Le contromisure adottate non sembrano essere efficaci. “I prodotti antiparassitari in circolazione non danno effetto sperato. Insieme alla Regione Lazio abbiamo provato anche trappole e antagonisti. In parte funzionano, ma le cimici sono talmente tante che qualsiasi prova non porta risultati incisivi”, spiega Mascagna.
L'obiettivo ora è fare in modo che i produttori non perdano fiducia e continuino a credere nel valore del prodotto.
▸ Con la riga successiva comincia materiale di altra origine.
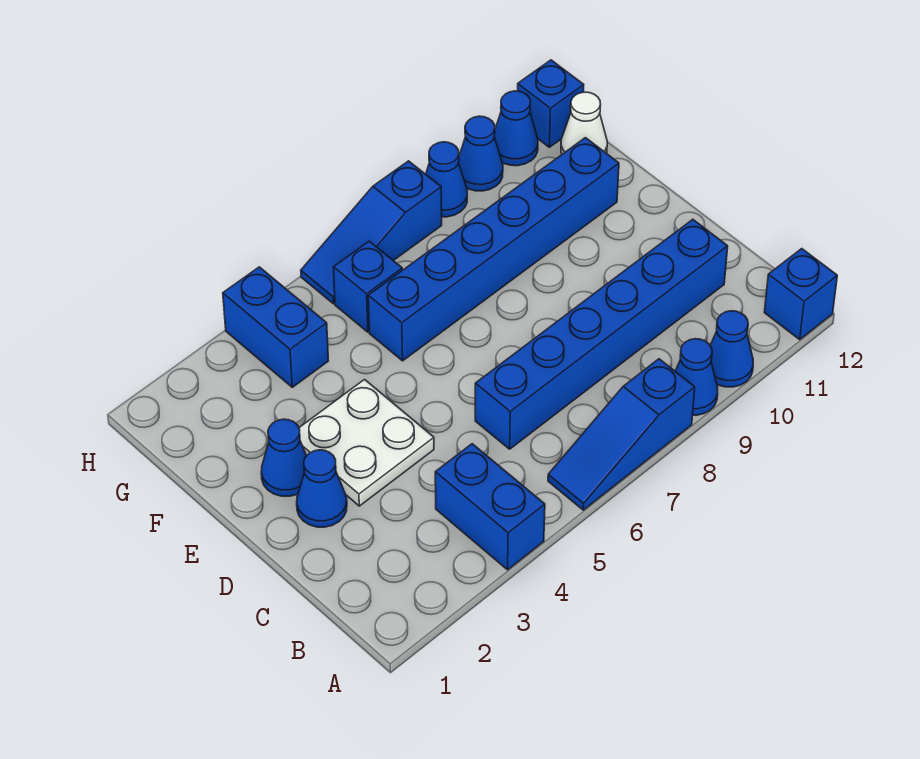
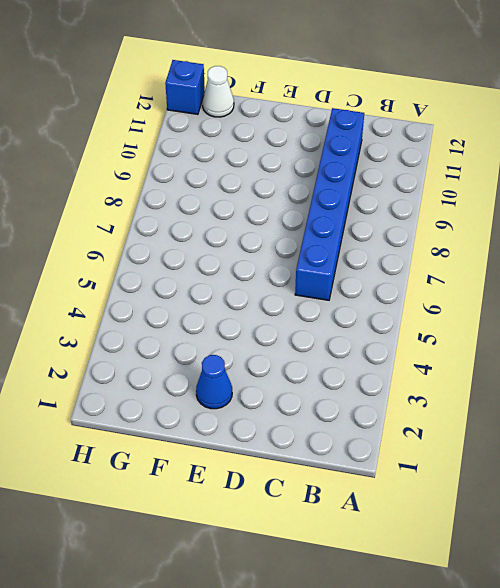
none -> blue 1x2 brick [435,444,545,570]
none -> blue 1x3 slope [548,359,695,510]
none -> blue 1x1 cone [675,339,718,415]

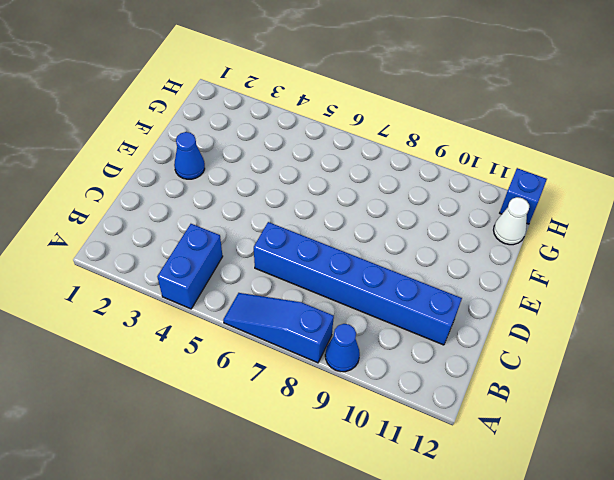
none -> blue 1x1 cone [710,311,753,387]
none -> blue 1x1 brick [764,249,837,339]
none -> blue 1x1 cone [297,450,347,527]

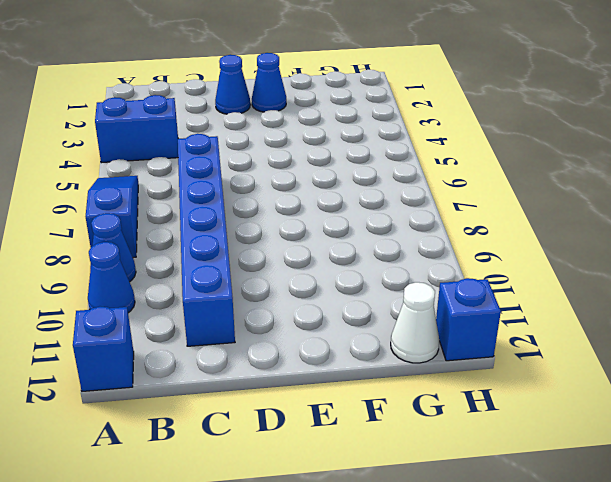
none -> white 2x2 plate [299,380,434,506]
none -> blue 1x6 brick [368,138,619,361]
none -> blue 1x2 brick [223,267,328,387]

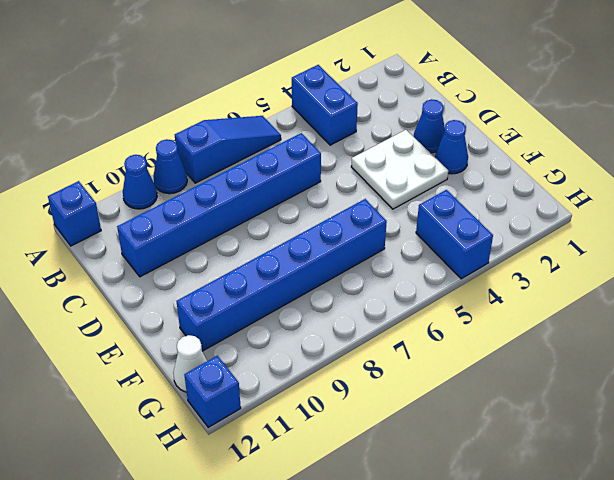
none -> blue 1x1 brick [334,241,402,332]
none -> blue 1x3 slope [301,161,442,304]
none -> blue 1x1 cone [426,142,467,217]

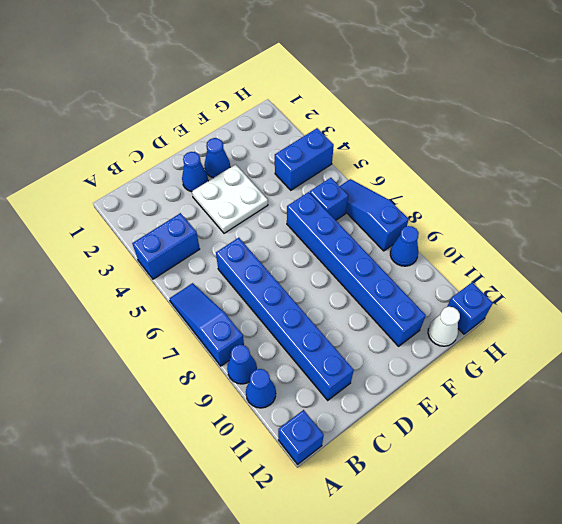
none -> blue 1x1 cone [459,116,503,191]
none -> blue 1x1 cone [494,91,538,166]

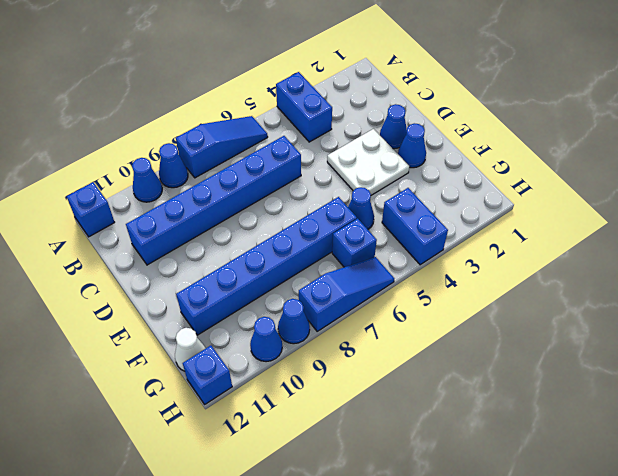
blue 1x1 cone [348,187,374,229] -> blue 1x1 cone moved to [494,91,538,166]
Un dialogo con tutti gli attori della filiera
“A mio parere – continua - bisogna dialogare con i produttori, con le istituzioni e con il mondo della ricerca e dell’università per fare fronte comune, alla ricerca di soluzioni strutturali, idonee a migliorare la qualità. Bisognerebbe anche autorizzare dei trattamenti particolari contro la cimice che, tra le altre cose, favorisce anche la propagazione di qualche fungo, andando ad aggravare una situazione già complessa”.
Tra le possibilità da valutare potrebbe esserci l’anticipo della raccolta. “Ma per incentivare le aziende a sostenere l'eventuale aumento dei costi, si dovrebbe pensare ad un premio per chi fa una doppia raccolta, più precisa e più regolare”, continua Mascagna.
Un agire comune davanti ad un problema comune che non riguarda solo la singola annata. “Stiamo facendo di tutto per far capire alle aziende agricole che il passaggio fondamentale è una sana gestione dell’azienda, con un’attenzione particolare anche alla riduzione dei costi al fine di cercare di sopravvivere".
"Credo che dialogando con le istituzioni, con le università e con la base produttiva si possano trovare delle soluzioni, ma ci vuole la buona volontà da parte di tutti gli attori coinvolti. L’accorciamento della filiera agricola, ad esempio, è uno dei punti essenziali. Se ne parla da anni ma non vedo i risultati sperati”.
Per una sana concorrenza, regole uguali per tutti
I problemi dei produttori di nocciole non sono diversi da quelli delle altre colture: “Dovremmo dialogare con tutti gli attori, non solo di un settore, e fare squadra anche a livello comunitario. In Italia le aziende agricole hanno degli obblighi sui trattamenti e delle forti limitazioni su ciò che è ammesso, diversi da quegli degli altri Paesi dove alcuni prodotti possono essere usati liberamente".
"Le regole devono essere uguali per tutti altrimenti subiamo la concorrenza dei Paesi in cui questi prodotti non sono vietati”, conclude Mascagna.